Hosting in European area
Microsoft's data storage for German customers is ostensibly in German data centers. However, this is not contractually guaranteed. Thus, from the perspective of the GDPR, it must be assumed that data is stored in Europe.
Professional administration of the platform
At first glance, Office 365 and Microsoft 365 solutions are not easy to put into operation. In everyday life, you are also confronted with issues such as integration into existing structures, enforcing legal requirements or solving daily problems. Ultimately, the administration of these cloud products means that all functions of a Windows client-server network must be completely under control.

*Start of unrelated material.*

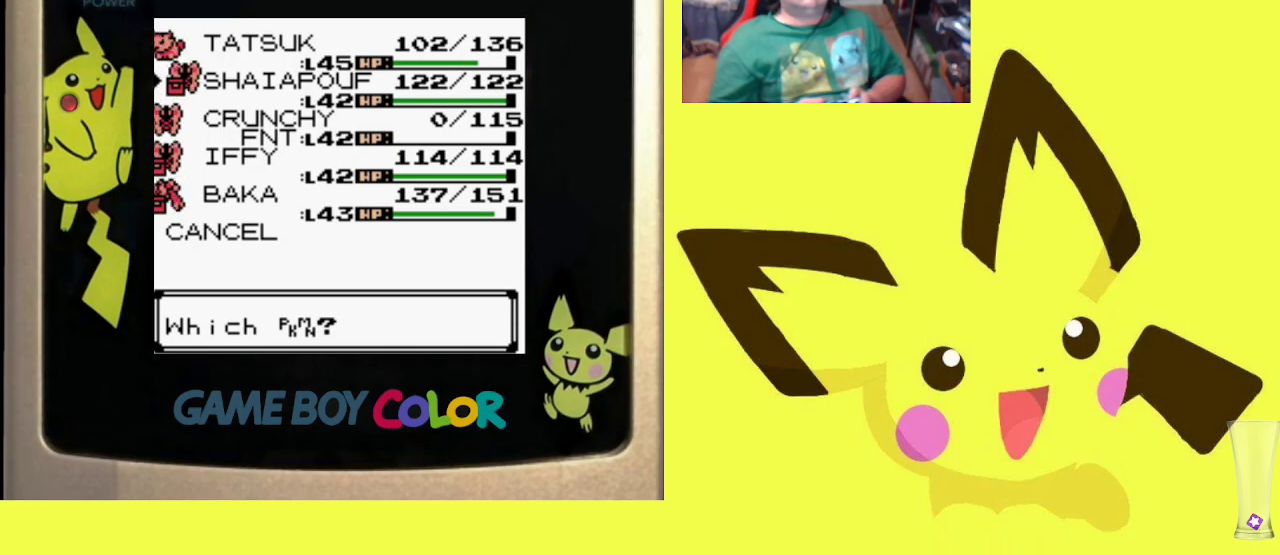
{"buttons": [], "events": [[150, "DPAD_DOWN", "down"], [267, "DPAD_DOWN", "up"], [400, "DPAD_DOWN", "down"], [500, "DPAD_DOWN", "up"]]}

Conclusion: GDPR-compliant use always depends on the individual case
At the current state of affairs, the fully GDPR-compliant use of Office 365 is not possible. It is only necessary to configure the Microsoft services to be as data protection-compliant as possible, which, however, cannot be fully covered by the Microsoft products. However, this realisation only helps a few companies, because the Microsoft services are not so easy to replace in many companies due to volume licenses and daily use. In addition, the German supervisory authorities and the European Data Protection Supervisor position themselves very differently and anything but clearly on this topic. So what can companies do to achieve a minimum level of GDPR compliance when using Office 365?

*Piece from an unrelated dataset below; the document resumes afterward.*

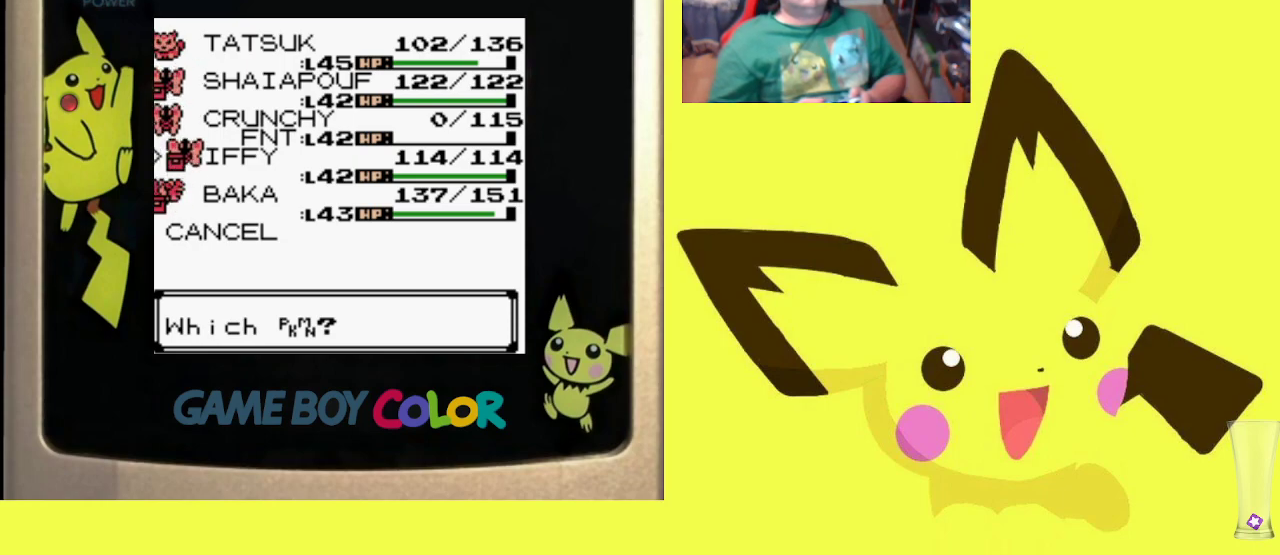
{"buttons": ["CIRCLE"], "events": [[33, "CIRCLE", "down"], [117, "CIRCLE", "up"], [250, "CIRCLE", "down"], [367, "CIRCLE", "up"], [450, "CIRCLE", "down"]]}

- Follow the coverage of the upcoming talks with Microsoft and the further positioning of the regulators
- To the extent possible, adjust the settings of your Microsoft products to be as GDPR compliant as possible
- Document the measures taken in your data protection documentation in order to be meaningful in the event of a review by the competent supervisory authority
For companies, the current situation means that not only the additional security features described above must be available for a more secure operation of Office 365 in compliance with data protection, but that a functioning data protection management system must be established in any case, which on the one hand fulfils the documentation and verification obligations of the GDPR and on the other hand documents the implementation of the risk assessments as part of a data protection impact assessment.